Stored data entries
Content starts

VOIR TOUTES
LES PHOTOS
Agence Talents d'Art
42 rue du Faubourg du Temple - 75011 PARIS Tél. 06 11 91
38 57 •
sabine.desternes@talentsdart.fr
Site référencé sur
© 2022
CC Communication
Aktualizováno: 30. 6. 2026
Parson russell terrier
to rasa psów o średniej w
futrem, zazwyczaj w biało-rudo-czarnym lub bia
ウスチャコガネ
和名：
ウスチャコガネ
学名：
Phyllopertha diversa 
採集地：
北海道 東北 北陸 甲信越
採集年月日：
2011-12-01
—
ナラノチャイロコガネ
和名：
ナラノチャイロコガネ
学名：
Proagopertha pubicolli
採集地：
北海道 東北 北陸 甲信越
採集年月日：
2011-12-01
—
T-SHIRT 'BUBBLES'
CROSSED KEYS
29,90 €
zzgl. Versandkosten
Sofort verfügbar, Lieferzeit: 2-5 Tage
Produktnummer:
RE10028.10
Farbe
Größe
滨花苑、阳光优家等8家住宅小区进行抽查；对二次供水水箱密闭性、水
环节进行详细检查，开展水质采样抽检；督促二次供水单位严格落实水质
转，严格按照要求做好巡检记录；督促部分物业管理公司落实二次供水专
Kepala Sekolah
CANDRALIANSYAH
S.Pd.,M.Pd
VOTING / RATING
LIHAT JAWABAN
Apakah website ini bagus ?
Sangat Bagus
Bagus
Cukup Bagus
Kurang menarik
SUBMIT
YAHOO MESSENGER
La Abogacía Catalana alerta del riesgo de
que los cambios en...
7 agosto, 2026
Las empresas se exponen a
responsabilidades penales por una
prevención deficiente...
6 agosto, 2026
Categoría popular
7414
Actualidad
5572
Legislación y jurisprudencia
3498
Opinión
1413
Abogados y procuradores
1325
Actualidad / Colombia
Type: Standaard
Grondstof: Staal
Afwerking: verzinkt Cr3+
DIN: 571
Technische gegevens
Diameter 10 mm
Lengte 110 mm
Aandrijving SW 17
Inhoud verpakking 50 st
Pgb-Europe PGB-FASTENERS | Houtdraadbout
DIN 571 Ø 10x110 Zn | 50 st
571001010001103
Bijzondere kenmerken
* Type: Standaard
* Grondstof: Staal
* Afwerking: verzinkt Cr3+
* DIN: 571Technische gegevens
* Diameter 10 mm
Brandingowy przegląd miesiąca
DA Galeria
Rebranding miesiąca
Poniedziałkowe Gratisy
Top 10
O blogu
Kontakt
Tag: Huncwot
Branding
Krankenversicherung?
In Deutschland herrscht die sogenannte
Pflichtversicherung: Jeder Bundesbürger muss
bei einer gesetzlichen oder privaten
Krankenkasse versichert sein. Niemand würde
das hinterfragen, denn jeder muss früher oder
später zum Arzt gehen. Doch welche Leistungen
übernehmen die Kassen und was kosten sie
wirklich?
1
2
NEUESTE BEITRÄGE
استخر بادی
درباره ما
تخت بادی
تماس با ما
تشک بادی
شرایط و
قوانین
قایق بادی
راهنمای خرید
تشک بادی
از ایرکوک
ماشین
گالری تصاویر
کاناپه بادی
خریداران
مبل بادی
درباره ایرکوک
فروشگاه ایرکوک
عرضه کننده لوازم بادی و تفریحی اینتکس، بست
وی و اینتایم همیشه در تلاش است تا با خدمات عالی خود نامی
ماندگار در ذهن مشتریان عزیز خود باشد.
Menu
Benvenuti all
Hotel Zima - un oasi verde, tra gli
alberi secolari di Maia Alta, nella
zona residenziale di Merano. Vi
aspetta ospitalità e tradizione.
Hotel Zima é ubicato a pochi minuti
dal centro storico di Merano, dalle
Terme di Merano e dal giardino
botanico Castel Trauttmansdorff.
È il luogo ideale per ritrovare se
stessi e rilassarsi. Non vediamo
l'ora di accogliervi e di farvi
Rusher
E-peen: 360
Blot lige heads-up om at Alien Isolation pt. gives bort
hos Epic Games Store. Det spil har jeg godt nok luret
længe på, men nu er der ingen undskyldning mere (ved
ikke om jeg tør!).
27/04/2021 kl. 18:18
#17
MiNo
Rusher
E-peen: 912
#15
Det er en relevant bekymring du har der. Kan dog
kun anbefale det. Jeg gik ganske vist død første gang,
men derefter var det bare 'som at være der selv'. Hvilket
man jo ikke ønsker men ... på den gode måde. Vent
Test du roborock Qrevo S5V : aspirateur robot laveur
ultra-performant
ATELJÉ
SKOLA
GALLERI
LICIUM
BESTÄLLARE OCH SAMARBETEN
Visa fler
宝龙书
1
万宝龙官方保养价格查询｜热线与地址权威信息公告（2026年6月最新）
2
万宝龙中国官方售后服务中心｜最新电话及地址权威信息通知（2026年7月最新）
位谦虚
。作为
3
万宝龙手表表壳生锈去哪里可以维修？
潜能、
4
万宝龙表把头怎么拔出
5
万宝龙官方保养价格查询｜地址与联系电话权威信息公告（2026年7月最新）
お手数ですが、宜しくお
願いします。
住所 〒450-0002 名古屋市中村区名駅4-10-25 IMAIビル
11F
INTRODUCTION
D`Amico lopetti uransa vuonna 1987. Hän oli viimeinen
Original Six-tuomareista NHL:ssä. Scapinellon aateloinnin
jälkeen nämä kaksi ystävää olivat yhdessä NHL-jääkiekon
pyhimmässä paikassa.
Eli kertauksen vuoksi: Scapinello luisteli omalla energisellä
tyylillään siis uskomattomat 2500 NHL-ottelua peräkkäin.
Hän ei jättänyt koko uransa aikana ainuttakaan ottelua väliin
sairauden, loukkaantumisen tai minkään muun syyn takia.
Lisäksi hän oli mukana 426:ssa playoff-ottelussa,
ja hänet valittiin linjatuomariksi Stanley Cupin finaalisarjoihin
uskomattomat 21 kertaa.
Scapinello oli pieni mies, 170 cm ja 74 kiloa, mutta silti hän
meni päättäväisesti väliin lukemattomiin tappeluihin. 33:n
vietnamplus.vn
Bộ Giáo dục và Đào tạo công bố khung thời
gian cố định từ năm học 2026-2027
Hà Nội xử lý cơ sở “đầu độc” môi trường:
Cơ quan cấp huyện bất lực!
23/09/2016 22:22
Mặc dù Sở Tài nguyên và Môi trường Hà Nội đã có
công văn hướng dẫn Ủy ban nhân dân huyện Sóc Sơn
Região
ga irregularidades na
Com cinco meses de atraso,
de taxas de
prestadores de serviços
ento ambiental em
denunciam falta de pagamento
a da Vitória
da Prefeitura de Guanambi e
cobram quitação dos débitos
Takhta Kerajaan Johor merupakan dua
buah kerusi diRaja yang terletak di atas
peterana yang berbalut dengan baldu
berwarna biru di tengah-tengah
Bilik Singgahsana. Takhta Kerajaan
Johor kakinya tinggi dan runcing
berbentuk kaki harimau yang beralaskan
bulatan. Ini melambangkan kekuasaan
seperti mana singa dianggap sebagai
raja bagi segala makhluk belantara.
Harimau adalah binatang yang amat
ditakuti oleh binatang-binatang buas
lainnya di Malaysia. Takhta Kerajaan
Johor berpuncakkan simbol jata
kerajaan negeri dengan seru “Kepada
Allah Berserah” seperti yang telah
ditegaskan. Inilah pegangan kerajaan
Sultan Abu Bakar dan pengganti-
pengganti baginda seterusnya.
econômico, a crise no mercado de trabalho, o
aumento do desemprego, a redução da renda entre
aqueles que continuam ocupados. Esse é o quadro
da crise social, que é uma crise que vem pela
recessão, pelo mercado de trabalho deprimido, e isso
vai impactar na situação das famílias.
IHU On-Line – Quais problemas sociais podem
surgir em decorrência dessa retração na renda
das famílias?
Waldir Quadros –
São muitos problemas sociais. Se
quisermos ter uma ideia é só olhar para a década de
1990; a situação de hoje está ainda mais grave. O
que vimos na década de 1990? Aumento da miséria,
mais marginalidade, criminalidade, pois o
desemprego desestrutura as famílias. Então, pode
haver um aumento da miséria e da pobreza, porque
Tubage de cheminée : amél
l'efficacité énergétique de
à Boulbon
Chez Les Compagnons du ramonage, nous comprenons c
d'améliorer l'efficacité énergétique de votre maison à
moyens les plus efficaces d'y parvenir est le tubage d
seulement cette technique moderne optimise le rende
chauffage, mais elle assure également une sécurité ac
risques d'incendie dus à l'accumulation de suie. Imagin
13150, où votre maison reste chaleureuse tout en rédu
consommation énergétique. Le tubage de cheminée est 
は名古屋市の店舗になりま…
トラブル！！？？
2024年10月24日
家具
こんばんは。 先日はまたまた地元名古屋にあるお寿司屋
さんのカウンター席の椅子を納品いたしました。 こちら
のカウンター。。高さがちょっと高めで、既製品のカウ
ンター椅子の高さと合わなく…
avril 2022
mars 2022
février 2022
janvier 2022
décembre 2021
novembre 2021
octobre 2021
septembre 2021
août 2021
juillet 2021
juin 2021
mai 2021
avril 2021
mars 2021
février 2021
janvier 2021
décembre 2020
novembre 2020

Content ends

DESCRIPTION OF THE TASK
Go through the data and show each line that holds "trường".

YOUR SOLUTION
Hà Nội xử lý cơ sở “đầu độc” môi trường:
Mặc dù Sở Tài nguyên và Môi trường Hà Nội đã có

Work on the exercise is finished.